Mayans, Monkeys and Micheladas: A Central American Adventure travel blog

Guatemala City: Build your house in a river valley!

Semuc Champey from above

Gorgeous Pools


Friday 15.04.05

I was in bed scarcely an hour before I was woken by Maike and Rolf, and before long we were sandwiched aboard another Chicken Bus to Guatemala City, this time bound ultimately for Lanquin in the heart of Guatemala. Although the initial four hour coach ride from Guatemala City offered greater comfort than the vinyl-benched Chicken Buses (and an absence of drowsy Mayans), I failed to procure the repose I was so desperately lacking in. And on the two hour minivan transfer to Lanquin, we were once again packed together as if we were sardines in a tin, peas in a pod, pigs in a blanket, or was that toads in a hole?

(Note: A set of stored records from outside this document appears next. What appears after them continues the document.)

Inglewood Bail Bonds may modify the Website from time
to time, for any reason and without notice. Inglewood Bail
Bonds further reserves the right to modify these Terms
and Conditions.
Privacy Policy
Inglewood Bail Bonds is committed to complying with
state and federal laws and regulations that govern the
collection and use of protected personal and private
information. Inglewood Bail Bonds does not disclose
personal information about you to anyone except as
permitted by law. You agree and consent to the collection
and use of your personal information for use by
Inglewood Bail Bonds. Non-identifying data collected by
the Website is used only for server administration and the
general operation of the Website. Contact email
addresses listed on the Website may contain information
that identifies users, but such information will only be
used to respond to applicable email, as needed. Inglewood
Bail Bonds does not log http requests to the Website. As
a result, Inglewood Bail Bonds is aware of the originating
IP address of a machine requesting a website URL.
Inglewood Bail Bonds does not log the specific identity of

Tucked away in a valley as verdant as it was remote, Lanquin was a scene of tranquillity, visited by very little vehicle traffic. El Retiro, a sleepy retreat consisting of a few cabañas (huts) scattered around a central dining shelter, occupied a grassy slope between the road and the fast-flowing Rio Lanquin. After night fell, I picked my way down the already dew-soaked grass to the river alone, surrounded by a chorus of frogs as water flowed like molten metal under the pale moon.

We departed early for the natural pools of Semuc Champey, riding in the tray of a pickup for the nine kilometre journey. It was a half hour hike scrambling up rocks, stairs and ladders to reach the mirador (lookout) over the falls, but a breathtaking view of the valley below was waiting for us. Far below spread limestone terraces of crystal clear turquoise water juxtaposed downstream by a raging brown river. Eagles soared in grand circles on invisible thermals and shimmering butterflies as big as an outstretched palm danced their way through the bush.

And when we finally reached the pools themselves we feasted our senses on one of earth's great natural wonders. Formed from limestone the pools themselves are calm and perfectly clear, while upstream the powerful Rio Cahabon passes underneath the pools in a natural tunnel. Downstream the water cascades from the pools to meet the Rio Cahabon again, and with the aid of a local guide, we climbed down a five-metre waterfall into the exit point of the tunnel. Dark, cold water rushed around the rock we were perched on, the only sanctuary for humans, and while the tranquil scene above us and the tunnel were formed from the same primal forces, they opposed each other in character.

Having not yet had enough limestone and water for the day, Rolf, myself and a lanky Frenchman, J.F left for another cave tour at Las Marias, about a kilometre from Semuc Champey. Armed with a flash light, a red glowstick, a fistful of candles and just a little courage, the three of us joined a local guide through the entrance of the cave in waist deep water. All that was missing were some fluffy clothes, a couple of turntables and maybe we could have had our own rave party.

As we progressed through the caves, alternating between walking, swimming and climbing, I came to realise my torch and J.F's glowstick were pretty much useless. Rolf meanwhile, was learning that keeping the lit candle above water while swimming was more than slightly troublesome. Through natural caverns and halls furnished with calcareous deposits we travelled, clambering up and leaping from subterranean waterfalls, and squeezing through dangerously thin or submerged shafts. Staggering into the daylight after a remarkable day, we agreed that the Las Marias tour, just like the trip to Volcan Pacaya, would never be legal in a westernised country. Past dogs, chickens, pigs and a squashed toad we rode home, holding onto the roll bar in the tray, standing and facing the wind like heroes returning home, to friends, to dinner and to bed.

It was a sad farewell to Maike and Rolf, who were going to travelling to other parts of Guatemala on Sunday morning, and I would be returning to Mexico. Back in Guatemala City, the bus for the border didn't depart for at least two horribly stifling and noisy hours. Although we made good time on the coastal highway, night fell before we reached Tecún Umán on the border. Just prior to our arrival, the bus curiously U-turned, and I was informed I'd probably be robbed or shot here this time of night. Who was I to argue? I was transferred to a pickup of a man I didn't know and we made for the safer border crossing at Talisman, about forty five minutes north. Soon the driver, all the while pretending to be friendly, was attempting to extort money from me, and when shady characters began to circle at the border crossing, I parted with AUS$30 to ensure my safety. I later arrived in Tapachula, fifteen minutes over the border in Mexico to spend the night, a little shaky but secure.